TASK STATEMENT: Extend the excerpt on optimizing different-sized filter convolution for the SKA pulsar search engine, starting right after its final sentence.
DOCUMENT EXCERPT Start Marker
# **Optimisation of Convolution of Multiple Different Sized Filters** in SKA Pulsar Search Engine

Haomiao Wang PARC Lab University of Auckland Auckland, NewZealand hwan938@aucklanduni.ac.nz

Ben Stappers Jodrell Bank Centre for Astrophysics Raman Research Institute University of Manchester Manchester, UK ben.stappers@manchester.ac.uk

Prabu Thiagaraj University of Manchester Manchester, UK

Oliver Sinnen PARC Lab University of Auckland Auckland, NewZealand prabuthiagaraj@gmail.com o.sinnen@auckland.ac.nz

Abstract-Pulsar search is one of the main tasks for the Square Kilometre Array (SKA) central signal processor (CSP) sub-element. Because most of the pulsar details are unknown, many pulsar search approaches are employed. The main compute-intensive application of the pulsar search modules is the matched filter group, which convolves the input signals with a group of filters. High-performance designs on FPGAs have been proposed that can process multiple large filters efficiently. But given that in many applications, including the here targeted pulsar search, filters have different sizes, there is a high potential for optimisation. This paper investigates the optimisation of general matched filtering design for the SKA pulsar search engine. The influence of changing the number of filters and the difference in sizes is analysed. The general implementations in time-domain (TD) and frequencydomain (FD) are optimised, employing the longest processing time (LPT) first rule to distribute filter templates across filter processing pipelines. The proposed design is employed to implement the matched filter groups in two SKA pulsar modules. The results show that the optimisation can provide up to 2.1x speedup in TD and 1.2x speedup in FD.
DOCUMENT EXCERPT End Marker
SUPPLIED INFORMATION Start Marker
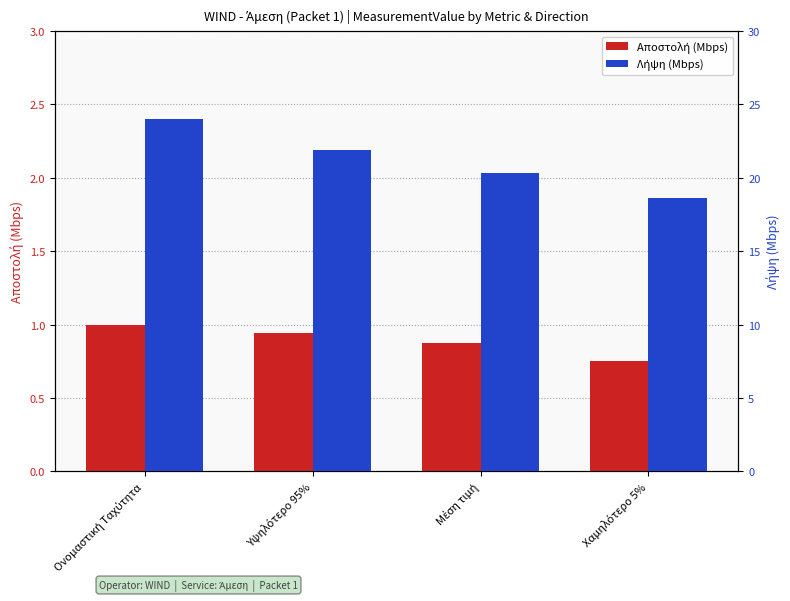

What is the average value of the Λήψη (Mbps) series?

21.2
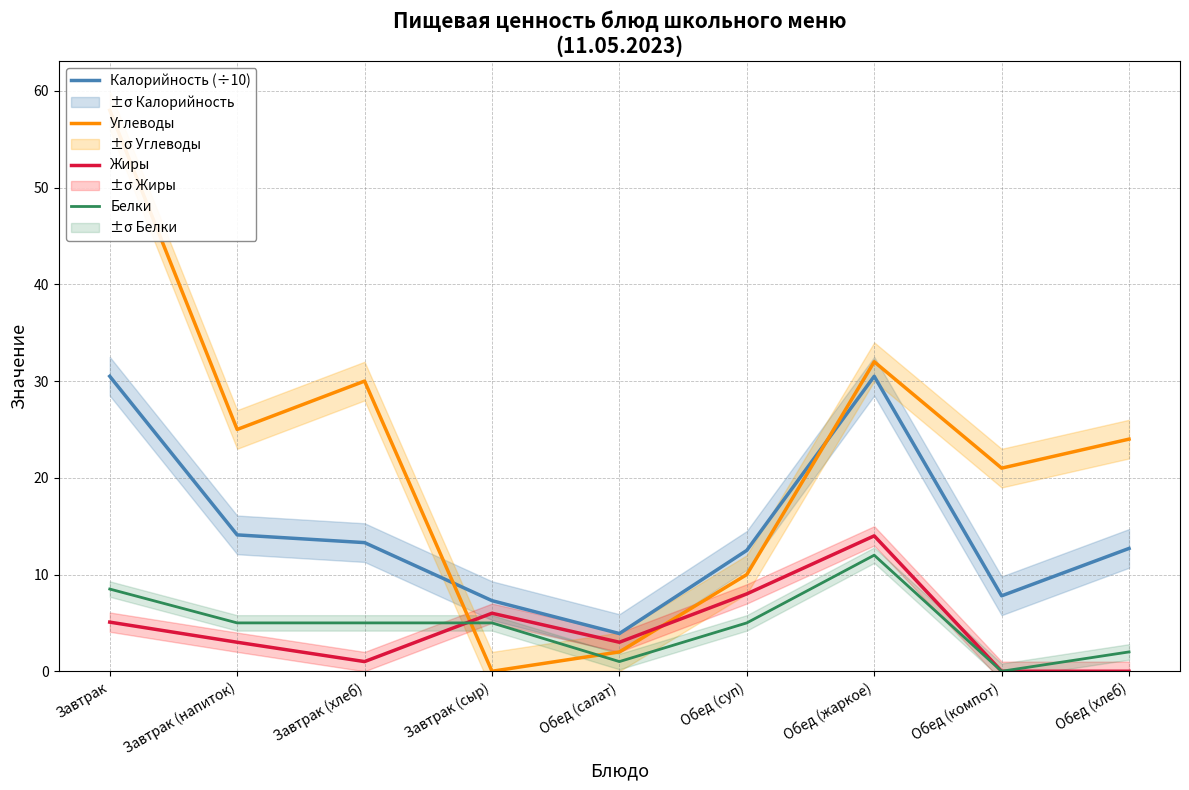

Reading left to right, transcribe all the data shown in this chart.

Калорийность (÷10): 30.5	14.1	13.3	7.3	3.9	12.5	30.5	7.8	12.7
Углеводы: 58.0	25.0	30.0	0.0	2.0	10.0	32.0	21.0	24.0
Жиры: 5.1	3.0	1.0	6.0	3.0	8.0	14.0	0.0	0.0
Белки: 8.5	5.0	5.0	5.0	1.0	5.0	12.0	0.0	2.0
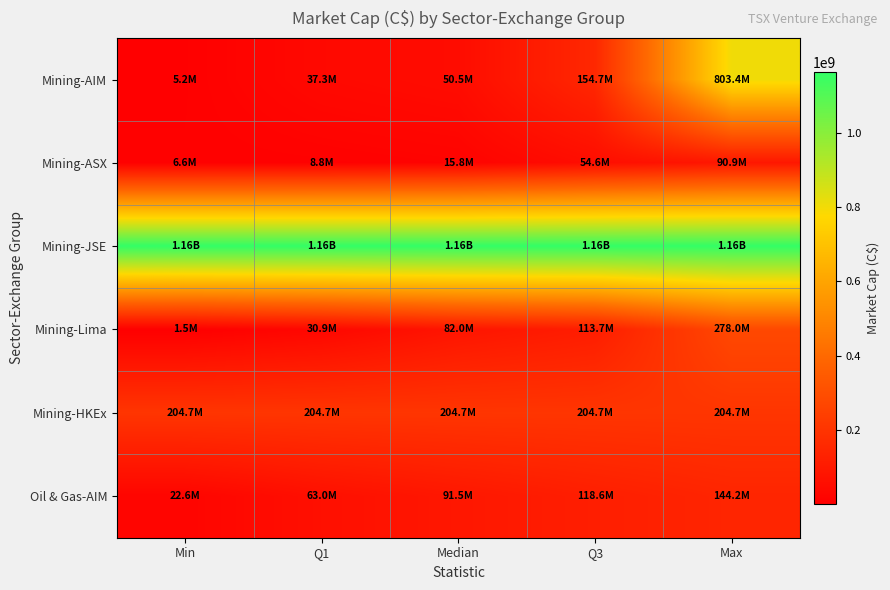

Reading right to left, list all the values displayed in this chart.

Mining-AIM: Max=803358706.6	Q3=154661066.9	Median=50503389.4	Q1=37312334.1	Min=5164676.4
Mining-ASX: Max=90852270.0	Q3=54601104.1	Median=15816967.1	Q1=8770071.0	Min=6588366.2
Mining-JSE: Max=1163626535.9	Q3=1163626535.9	Median=1163626535.9	Q1=1163626535.9	Min=1163626535.9
Mining-Lima: Max=277989164.1	Q3=113681274.9	Median=81983082.6	Q1=30860076.3	Min=1456321.4
Mining-HKEx: Max=204726219.5	Q3=204726219.5	Median=204726219.5	Q1=204726219.5	Min=204726219.5
Oil & Gas-AIM: Max=144188396.6	Q3=118633704.4	Median=91471904.1	Q1=63046387.2	Min=22577781.2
SUPPLIED INFORMATION End Marker
RESULT FOR THIS EXERCISE:
Keywords-FPGA; OpenCL; FIR filter; Pulsar search;

#### I. INTRODUCTION

The scale of the Square Kilometre Array (SKA) is tens of times larger than other radio telescope arrays, and so is the number of received signals. This is a big challenge for the SKA central signal processor (CSP). One of the main elements in the CSP is the pulsar search engine (PSS) that employs several approaches to search for different types of pulsars. Since most of the details of a pulsar are unknown, the PSS has to search for a wide range of values for each parameter. The matched filtering technique is an efficient approach to recover the polluted signals and it is widely employed in pulsar search modules. For the SKA1-MID pulsar search engine, it appears in many modules such as single pulsar detection (SPDT), Fourier domain acceleration search (FDAS), and folding and optimisation (FLDO). However, the employed matched filter groups are not the same such as the number of filters and the filter tap incremental.

The main feature of the SKA pulsar search module is that the input data size is hundreds of times larger than the output data size, and the input data cannot be stored in onchip (FPGA) memory. For example, the input signals sizes to SPDT, TDAS, and FDAS are millions of points. However, the output signals are all a list of pulsar candidates, whose sizes are less than 1% of those of input signals. Because of the huge amount of workload and restricting time limitation, the needed throughput is high, and the high-end acceleration devices are required. This makes the high-end FPGA an ideal hardware accelerator compared to other devices.

In this research, we investigate the FPGA-based optimisation of matched filtering design with different sizes. The main contributions are as follows:

- Analysis and modeling for various sized matched filter groups;
- Design of an optimisation approach for the general FPGA-based matched filtering implementation using load balance algorithm;
- Employing the proposed design to optimise two matched filter groups in different SKA1-MID pulsar search modules and their evaluation.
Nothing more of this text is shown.